Before 1972, there was not a film like this. Now that it’s 2011, there is not another film like this. Sleuth is unique.
Some big guns were hired to make this film, as Laurence Olivier and Michael Caine took on the two principal roles of Andrew Wyke and Milo Tindle, two men locked in a battle of wits. While behind the camera director Joseph L. Mankiewicz and writer Anthony Shaffer take on the difficult task of turning a play, Sleuth also by Shaffer, into a successful feature film.
I don’t want to summarize the plot, because I don’t want to ruin the film and I also don’t want to comprehensively review it. I don’t find it very enjoyable to pick apart a creative work, unless of course it really deserves it. However, I will briefly say why I am so smitten by Sleuth.
There is mystery at every turn and the viewer never knows what to expect. Also, the dialogue is so rich and varied that even though I have watched the film over ten times, I am still noticing funny and significant pieces of dialogue that I missed during my other viewings.
This is a thinking person’s film. Hails of bullets and chase scenes are replaced by a rapier-like battle of wits and the uncomfortable silences experienced by chess players as one of their most important pieces is placed in jeopardy. That is to say, there is no shortage of excitement in Sleuth, it just takes on a different form that is not very commonplace in Hollywood films.
If you can’t fall asleep at night unless you can hear Matt Damon as Jason Bourne playing in the background or if you’ve called Tom Cruise’s agent a few dozen times to try to secure Mission Impossible: Ghost Protocol premiere tickets, then maybe Sleuth isn’t for you.
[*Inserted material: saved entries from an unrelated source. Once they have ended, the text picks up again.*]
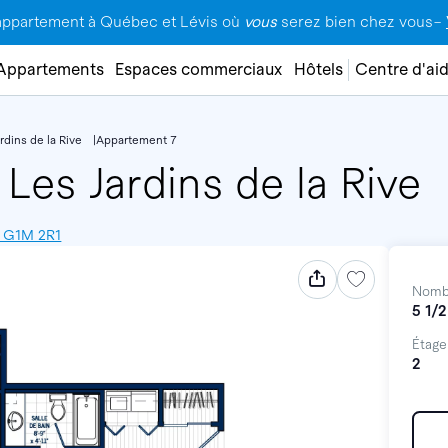
appartement à Québec et Lévis où
vous
serez bien chez vous–
Appartements
Espaces commerciaux
Hôtels
Centre d'ai
rdins de la Rive
Appartement 7
Les Jardins de la Rive
, G1M 2R1
Nomb
5 1/2
Étage
2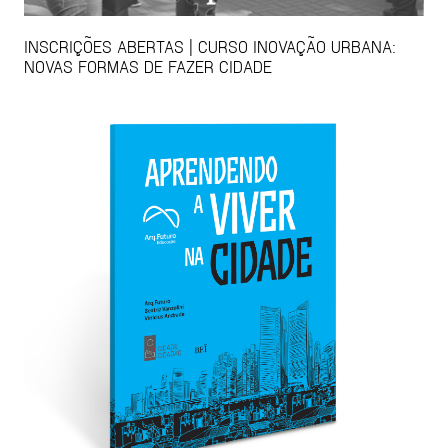
INSCRIÇÕES ABERTAS | CURSO INOVAÇÃO URBANA:
NOVAS FORMAS DE FAZER CIDADE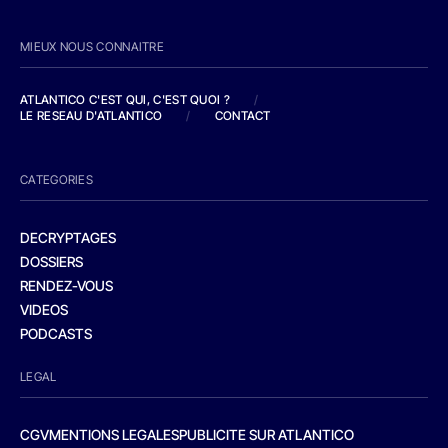
MIEUX NOUS CONNAITRE
ATLANTICO C'EST QUI, C'EST QUOI ?
/
LE RESEAU D'ATLANTICO
/
CONTACT
CATEGORIES
DECRYPTAGES
DOSSIERS
RENDEZ-VOUS
VIDEOS
PODCASTS
LEGAL
CGV
MENTIONS LEGALES
PUBLICITE SUR ATLANTICO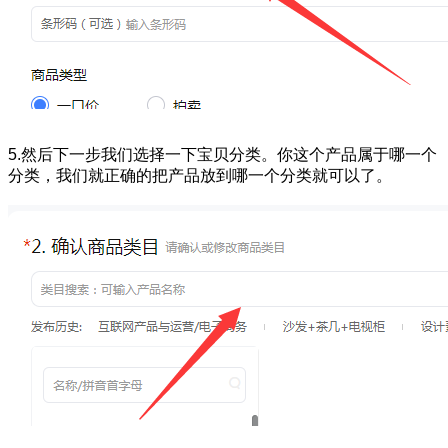
5.然后下一步我们选择一下宝贝分类。你这个产品属于哪一个
分类，我们就正确的把产品放到哪一个分类就可以了。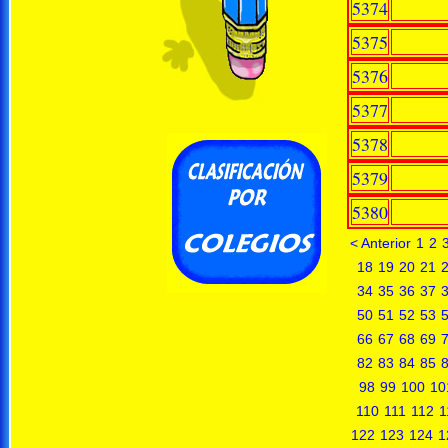
5374
5375
5376
5377
5378
5379
5380
< Anterior
1
2
18
19
20
21
34
35
36
37
50
51
52
53
66
67
68
69
82
83
84
85
98
99
100
10
110
111
112
1
122
123
124
1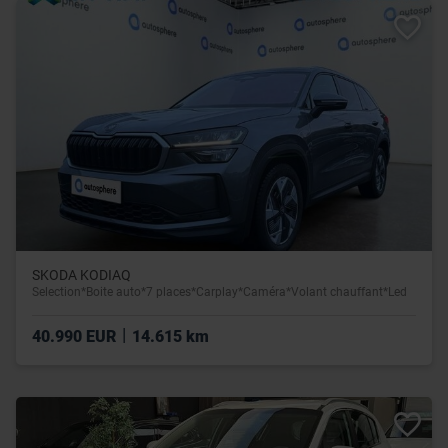
SKODA KODIAQ
Selection*Boite auto*7 places*Carplay*Caméra*Volant chauffant*Led
|
40.990 EUR
14.615 km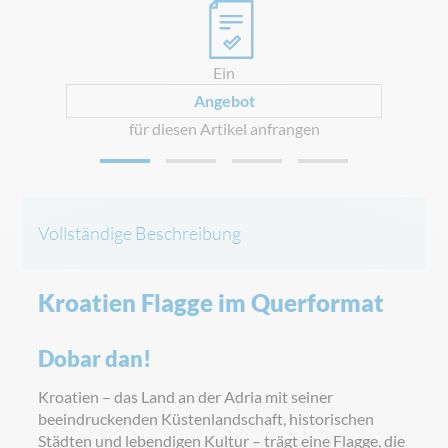
0
Ein
Angebot
für diesen Artikel anfrangen
Vollständige Beschreibung
Kroatien Flagge im Querformat
Dobar dan!
Kroatien – das Land an der Adria mit seiner
beeindruckenden Küstenlandschaft, historischen
Städten und lebendigen Kultur – trägt eine Flagge, die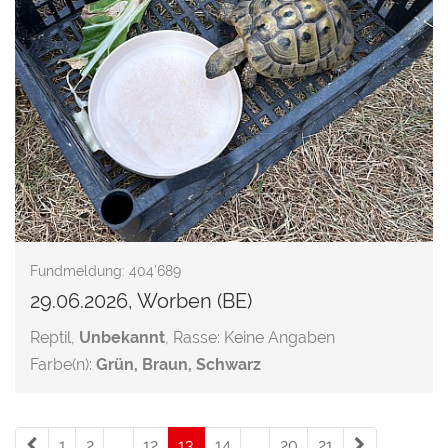
Fundmeldung: 404'689
29.06.2026, Worben (BE)
Reptil,
Unbekannt
, Rasse: Keine Angaben
Farbe(n):
Grün, Braun, Schwarz
1
2
...
12
13
(current)
14
...
20
21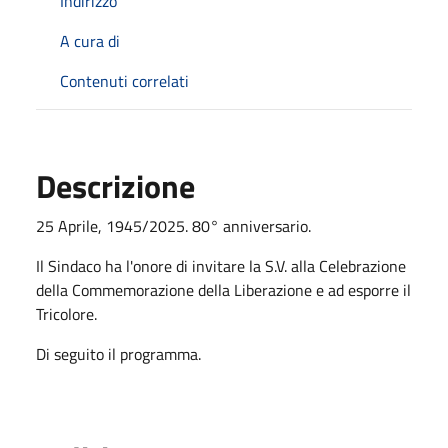
Indirizzo
A cura di
Contenuti correlati
Descrizione
25 Aprile, 1945/2025. 80° anniversario.
Il Sindaco ha l'onore di invitare la S.V. alla Celebrazione
della Commemorazione della Liberazione e ad esporre il
Tricolore.
Di seguito il programma.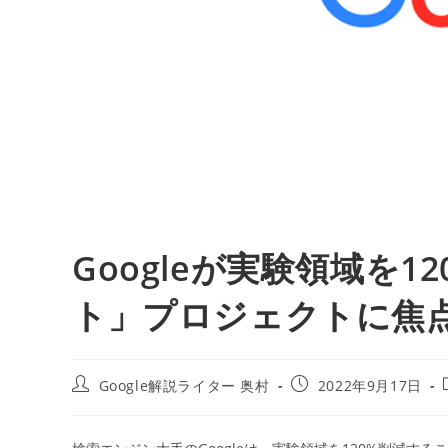
Googleが実験領域を1
ト」プロジェクトに焦点を移
投
投
Google解説ライター 奥村
2022年9月17日
稿
稿
者:
公
開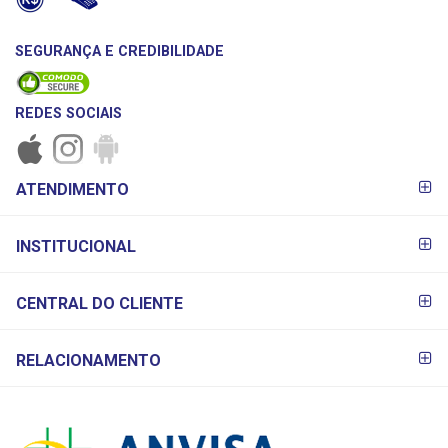
SEGURANÇA E CREDIBILIDADE
REDES SOCIAIS
FORMAS DE
ATENDIMENTO
PAGAMENTO
INSTITUCIONAL
CENTRAL DO CLIENTE
RELACIONAMENTO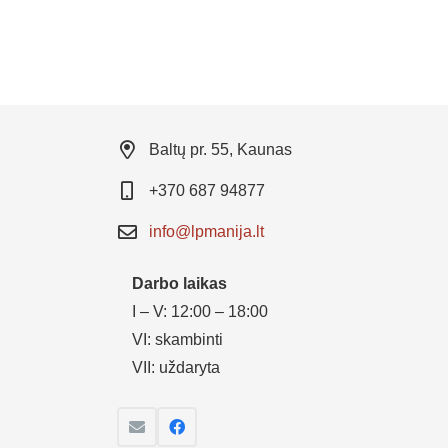
Baltų pr. 55, Kaunas
+370 687 94877
info@lpmanija.lt
Darbo laikas
I – V: 12:00 – 18:00
VI: skambinti
VII: uždaryta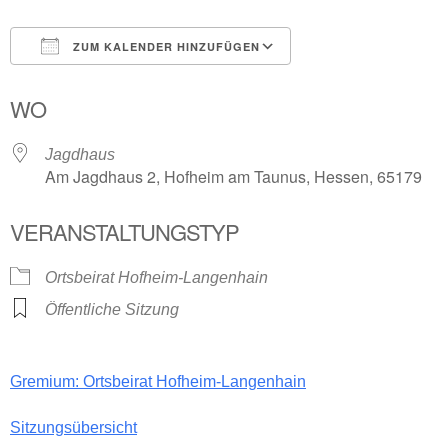
ZUM KALENDER HINZUFÜGEN
ICS herunterladen
Google Kalender
WO
Jagdhaus
Am Jagdhaus 2, Hofheim am Taunus, Hessen, 65179
VERANSTALTUNGSTYP
Ortsbeirat Hofheim-Langenhain
Öffentliche Sitzung
Gremium: Ortsbeirat Hofheim-Langenhain
Sitzungsübersicht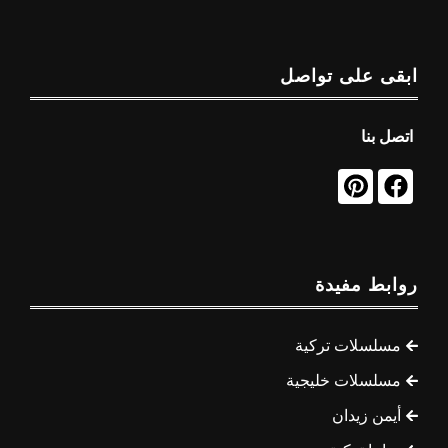
ابقى على تواصل
اتصل بنا
روابط مفيدة
مسلسلات تركية
مسلسلات خليجية
أيمن زيدان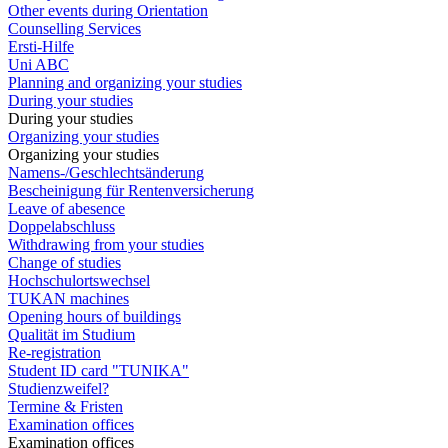
Other events during Orientation
Counselling Services
Ersti-Hilfe
Uni ABC
Planning and organizing your studies
During your studies
During your studies
Organizing your studies
Organizing your studies
Namens-/Geschlechtsänderung
Bescheinigung für Rentenversicherung
Leave of abesence
Doppelabschluss
Withdrawing from your studies
Change of studies
Hochschulortswechsel
TUKAN machines
Opening hours of buildings
Qualität im Studium
Re-registration
Student ID card "TUNIKA"
Studienzweifel?
Termine & Fristen
Examination offices
Examination offices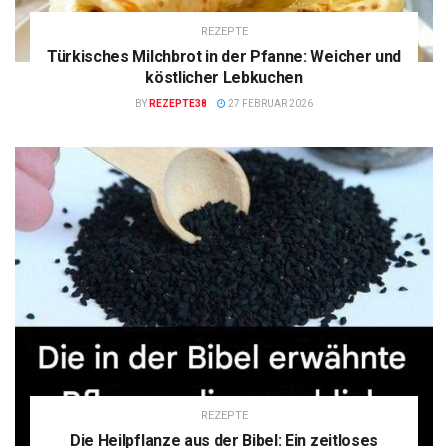
REZEPTE
Türkisches Milchbrot in der Pfanne: Weicher und
köstlicher Lebkuchen
BY
REZEPTE38
27 FEBRUAR 2026
REZEPTE
Die Heilpflanze aus der Bibel: Ein zeitloses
If you don’t fit this description, then check it out.
I doubt you will be disappointed.
BEWARE: There was a remake of Sleuth in 2007, I couldn’t get through the movie. Leonard Maltin called it “unbelievably bad” and he had called the original “A tour-de-force. Delicious from start to finish!” If you are still intent on watching the remake, please do yourself a favour and watch the original first.
4 thoughts on “Sleuth (1972) – Probably My Favourite Film”
Thanks for the heads up on Sleuth! I like recommendations, especially on older movies that I have no knowledge about. This reads like a must see, and I look forward to seeing it!
Thanks for commenting Stefan!
This is exactly what I hope to accomplish with this blog. Find works that are known in their area (Sleuth in the mystery genre for example) and bring them to attention of people that may have passed on them or just don’t have the time to dig deep enough to find them.
First comment BTW! Thanks again.
AHOY MIGHTY SEAMEN
i enjoyed this review thoroughly young author. i must see this film in its entirety now with smores containing skittles and crushed peanut extract.
that is all
Thanks John. Don’t forget to shiver some timbers when it’s over.